The 20 `founder-voice` probes are the highest-stakes for this cookbook — failing them means the cooked model lost the register, which defeats the purpose.

---

## ▍ How to order

```bash
swarmbee-bakery cookbook patient-communication

swarmbee-bakery order \
  --sku cookbook \
  --cookbook patient-communication \
  --name "Your Name" \
  --email "you@you.dev" \
  --settlement stripe \
  --notes "cooking for patient-portal after-visit summaries · US register dominant please" \
  --confirm
```

---

## ▍ What you get on delivery

Same shape as other cookbooks. Includes the additional `register_eval_pack.jsonl` — 30 patient-portal prompts hand-curated specifically for this cookbook to test register hold over 256-token generations.

---

## ▍ Pricing

- **$1,299** flat for 3000-cell standard cookbook
- Cooked-for-you: +$249 + GPU pass-through
- **Settlement:** Stripe invoice OR USDC to `swarmusdc.eth` (→ `0xBDe2153C5799f4012a9fAF327e3421D1caB4Ea23`) on **Ethereum L1 ERC-20** (mainnet only)

---

## ▍ No fake science

- NHS / MedlinePlus reading-ease numbers (Flesch 60+) are measured on the source pages, not on cooked model outputs. The claim is: *training on this register tends to produce this register.* The full claim ("the cooked model maintains Flesch 60+ after fine-tune") publishes when the first eval ships.
- License notes are real and per-cell.

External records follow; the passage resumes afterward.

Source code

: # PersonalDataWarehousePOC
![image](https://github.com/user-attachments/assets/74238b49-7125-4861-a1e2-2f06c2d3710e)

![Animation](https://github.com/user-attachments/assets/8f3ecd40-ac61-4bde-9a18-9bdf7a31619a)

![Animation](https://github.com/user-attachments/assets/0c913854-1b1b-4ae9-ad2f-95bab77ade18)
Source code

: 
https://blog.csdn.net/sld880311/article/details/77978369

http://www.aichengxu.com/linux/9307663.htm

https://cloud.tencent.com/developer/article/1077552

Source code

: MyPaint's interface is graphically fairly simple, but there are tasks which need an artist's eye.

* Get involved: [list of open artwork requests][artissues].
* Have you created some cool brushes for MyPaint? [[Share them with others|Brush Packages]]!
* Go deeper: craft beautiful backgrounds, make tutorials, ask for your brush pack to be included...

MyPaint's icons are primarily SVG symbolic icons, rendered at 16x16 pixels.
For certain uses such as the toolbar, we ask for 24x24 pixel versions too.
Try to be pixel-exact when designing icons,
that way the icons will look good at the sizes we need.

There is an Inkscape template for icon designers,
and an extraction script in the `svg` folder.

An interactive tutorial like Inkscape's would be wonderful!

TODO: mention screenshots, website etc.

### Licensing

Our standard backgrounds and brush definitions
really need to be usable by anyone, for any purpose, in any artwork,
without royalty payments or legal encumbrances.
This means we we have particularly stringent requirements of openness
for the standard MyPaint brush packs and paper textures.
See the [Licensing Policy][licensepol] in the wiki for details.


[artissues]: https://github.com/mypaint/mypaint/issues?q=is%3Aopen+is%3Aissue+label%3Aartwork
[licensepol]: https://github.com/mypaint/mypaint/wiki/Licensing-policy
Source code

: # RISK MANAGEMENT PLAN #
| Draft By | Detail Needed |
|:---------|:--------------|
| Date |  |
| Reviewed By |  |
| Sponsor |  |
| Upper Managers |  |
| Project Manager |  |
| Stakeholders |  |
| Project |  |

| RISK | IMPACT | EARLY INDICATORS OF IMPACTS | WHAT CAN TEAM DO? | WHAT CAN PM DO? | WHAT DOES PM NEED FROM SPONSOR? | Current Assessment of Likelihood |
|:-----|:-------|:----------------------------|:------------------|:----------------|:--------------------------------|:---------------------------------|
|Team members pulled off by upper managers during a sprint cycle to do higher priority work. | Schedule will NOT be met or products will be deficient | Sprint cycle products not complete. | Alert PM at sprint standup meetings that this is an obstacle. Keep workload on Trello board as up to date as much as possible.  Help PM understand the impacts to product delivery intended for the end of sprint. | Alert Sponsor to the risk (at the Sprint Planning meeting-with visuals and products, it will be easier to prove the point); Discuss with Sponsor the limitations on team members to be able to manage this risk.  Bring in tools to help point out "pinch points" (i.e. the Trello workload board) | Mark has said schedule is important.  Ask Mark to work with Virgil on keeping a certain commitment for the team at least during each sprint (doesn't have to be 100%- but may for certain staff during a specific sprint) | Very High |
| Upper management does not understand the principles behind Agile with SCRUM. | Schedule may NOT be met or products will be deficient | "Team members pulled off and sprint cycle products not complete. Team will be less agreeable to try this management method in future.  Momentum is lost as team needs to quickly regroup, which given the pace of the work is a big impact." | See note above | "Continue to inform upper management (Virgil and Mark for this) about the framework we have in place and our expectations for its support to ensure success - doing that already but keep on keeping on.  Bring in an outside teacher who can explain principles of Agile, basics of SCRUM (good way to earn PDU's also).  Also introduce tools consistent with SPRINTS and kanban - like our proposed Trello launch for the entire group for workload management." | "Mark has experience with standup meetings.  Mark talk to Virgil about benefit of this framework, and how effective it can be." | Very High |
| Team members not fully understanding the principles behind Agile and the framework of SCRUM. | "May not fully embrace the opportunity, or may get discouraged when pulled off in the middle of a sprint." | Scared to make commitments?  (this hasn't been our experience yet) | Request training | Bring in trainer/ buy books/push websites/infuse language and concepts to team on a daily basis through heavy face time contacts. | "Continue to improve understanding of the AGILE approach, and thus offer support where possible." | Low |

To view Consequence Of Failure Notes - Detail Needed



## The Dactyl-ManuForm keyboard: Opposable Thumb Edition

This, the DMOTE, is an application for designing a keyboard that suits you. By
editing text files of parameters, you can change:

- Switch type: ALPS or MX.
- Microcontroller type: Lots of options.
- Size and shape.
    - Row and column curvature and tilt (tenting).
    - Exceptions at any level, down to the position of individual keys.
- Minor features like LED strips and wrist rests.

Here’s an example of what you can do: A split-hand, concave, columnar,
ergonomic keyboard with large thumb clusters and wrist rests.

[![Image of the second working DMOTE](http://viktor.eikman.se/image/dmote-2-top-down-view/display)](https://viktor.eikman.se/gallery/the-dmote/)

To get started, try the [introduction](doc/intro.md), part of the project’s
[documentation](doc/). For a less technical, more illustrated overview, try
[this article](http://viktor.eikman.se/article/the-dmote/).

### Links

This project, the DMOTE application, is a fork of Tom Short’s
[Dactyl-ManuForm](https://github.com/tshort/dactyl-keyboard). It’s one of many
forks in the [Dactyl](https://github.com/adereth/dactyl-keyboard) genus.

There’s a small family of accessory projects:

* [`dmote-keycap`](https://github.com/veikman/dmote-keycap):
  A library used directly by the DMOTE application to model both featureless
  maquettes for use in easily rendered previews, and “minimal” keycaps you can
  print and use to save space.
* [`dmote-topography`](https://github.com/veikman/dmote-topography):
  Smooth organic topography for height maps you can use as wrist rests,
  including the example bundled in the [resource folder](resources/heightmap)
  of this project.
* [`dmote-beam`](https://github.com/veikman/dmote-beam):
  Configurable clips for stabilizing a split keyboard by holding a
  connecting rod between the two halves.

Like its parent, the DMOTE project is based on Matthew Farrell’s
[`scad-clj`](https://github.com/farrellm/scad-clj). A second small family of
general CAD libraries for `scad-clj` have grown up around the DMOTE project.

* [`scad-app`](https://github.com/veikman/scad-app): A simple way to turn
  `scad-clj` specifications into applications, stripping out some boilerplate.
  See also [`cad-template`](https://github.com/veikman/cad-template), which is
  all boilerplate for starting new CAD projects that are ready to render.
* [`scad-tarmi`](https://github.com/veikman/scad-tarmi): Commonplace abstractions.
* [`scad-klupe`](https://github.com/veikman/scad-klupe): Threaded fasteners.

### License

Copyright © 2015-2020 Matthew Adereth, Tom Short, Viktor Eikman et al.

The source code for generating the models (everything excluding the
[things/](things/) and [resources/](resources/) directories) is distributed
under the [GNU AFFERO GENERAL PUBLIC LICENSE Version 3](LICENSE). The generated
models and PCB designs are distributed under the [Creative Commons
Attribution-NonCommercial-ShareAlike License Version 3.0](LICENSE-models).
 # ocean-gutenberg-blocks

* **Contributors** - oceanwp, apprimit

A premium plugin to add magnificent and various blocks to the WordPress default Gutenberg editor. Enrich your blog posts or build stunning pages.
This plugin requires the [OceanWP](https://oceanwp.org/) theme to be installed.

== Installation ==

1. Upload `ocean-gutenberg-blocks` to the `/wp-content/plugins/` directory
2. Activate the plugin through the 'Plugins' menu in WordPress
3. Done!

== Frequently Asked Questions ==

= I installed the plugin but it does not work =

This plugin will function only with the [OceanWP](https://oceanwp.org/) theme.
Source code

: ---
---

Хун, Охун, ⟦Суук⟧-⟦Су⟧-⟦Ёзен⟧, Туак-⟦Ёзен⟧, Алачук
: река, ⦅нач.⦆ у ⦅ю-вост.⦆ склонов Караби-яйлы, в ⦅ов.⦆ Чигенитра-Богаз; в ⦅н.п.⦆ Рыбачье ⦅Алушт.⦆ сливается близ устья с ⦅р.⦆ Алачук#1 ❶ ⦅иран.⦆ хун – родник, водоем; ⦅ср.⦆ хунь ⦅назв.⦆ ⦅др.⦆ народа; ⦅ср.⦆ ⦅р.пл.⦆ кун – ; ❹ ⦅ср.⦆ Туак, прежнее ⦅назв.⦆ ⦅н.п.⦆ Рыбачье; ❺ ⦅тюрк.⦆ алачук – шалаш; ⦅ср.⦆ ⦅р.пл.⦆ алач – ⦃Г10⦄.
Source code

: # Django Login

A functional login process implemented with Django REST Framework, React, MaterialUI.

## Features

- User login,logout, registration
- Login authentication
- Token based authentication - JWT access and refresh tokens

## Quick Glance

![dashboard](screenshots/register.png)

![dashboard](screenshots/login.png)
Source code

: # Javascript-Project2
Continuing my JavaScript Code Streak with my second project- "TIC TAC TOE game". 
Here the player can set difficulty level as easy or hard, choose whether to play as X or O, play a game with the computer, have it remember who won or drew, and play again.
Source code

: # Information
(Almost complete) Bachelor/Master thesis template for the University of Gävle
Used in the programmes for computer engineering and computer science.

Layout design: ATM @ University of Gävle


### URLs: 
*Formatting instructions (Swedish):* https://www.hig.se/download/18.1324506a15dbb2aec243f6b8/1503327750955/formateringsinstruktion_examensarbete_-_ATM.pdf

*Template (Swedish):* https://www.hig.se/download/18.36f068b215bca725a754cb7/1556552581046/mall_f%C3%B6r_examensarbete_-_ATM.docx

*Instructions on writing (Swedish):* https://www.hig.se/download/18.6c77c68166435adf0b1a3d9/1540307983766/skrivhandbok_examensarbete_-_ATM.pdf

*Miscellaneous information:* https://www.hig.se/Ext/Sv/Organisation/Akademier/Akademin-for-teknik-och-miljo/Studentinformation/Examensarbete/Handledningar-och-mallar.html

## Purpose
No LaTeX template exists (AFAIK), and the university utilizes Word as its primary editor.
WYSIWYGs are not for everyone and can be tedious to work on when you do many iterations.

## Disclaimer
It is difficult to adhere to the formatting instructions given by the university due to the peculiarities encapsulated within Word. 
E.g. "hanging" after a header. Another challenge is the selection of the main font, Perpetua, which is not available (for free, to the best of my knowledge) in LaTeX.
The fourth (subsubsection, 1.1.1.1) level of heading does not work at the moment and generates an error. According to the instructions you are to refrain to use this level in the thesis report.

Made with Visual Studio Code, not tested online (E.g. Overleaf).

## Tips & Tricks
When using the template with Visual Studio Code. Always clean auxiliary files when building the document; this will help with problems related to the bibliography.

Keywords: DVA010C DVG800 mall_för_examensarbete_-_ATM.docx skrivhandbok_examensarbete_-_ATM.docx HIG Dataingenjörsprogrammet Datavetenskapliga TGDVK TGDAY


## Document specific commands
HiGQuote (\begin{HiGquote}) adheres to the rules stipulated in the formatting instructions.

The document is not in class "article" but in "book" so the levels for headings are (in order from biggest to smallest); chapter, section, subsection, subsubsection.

NHS pages are Crown Copyright with open re-use for clinical/educational; MedlinePlus is US Public Domain. You can train commercially on this corpus.
- If your post-cook register drift exceeds 5 Flesch points downward, that is a cookbook bug — tell us, we adjust ingredient proportions and re-ship.
- **Not medical advice.** Cookbooks ship training data and recipes for ML engineers building clinical-support models. Outputs of a cooked model are not a substitute for a licensed clinician. The two-stream architecture (sourced authority vs. lived register) is enforced at curation; downstream model deployment is the engineer's responsibility.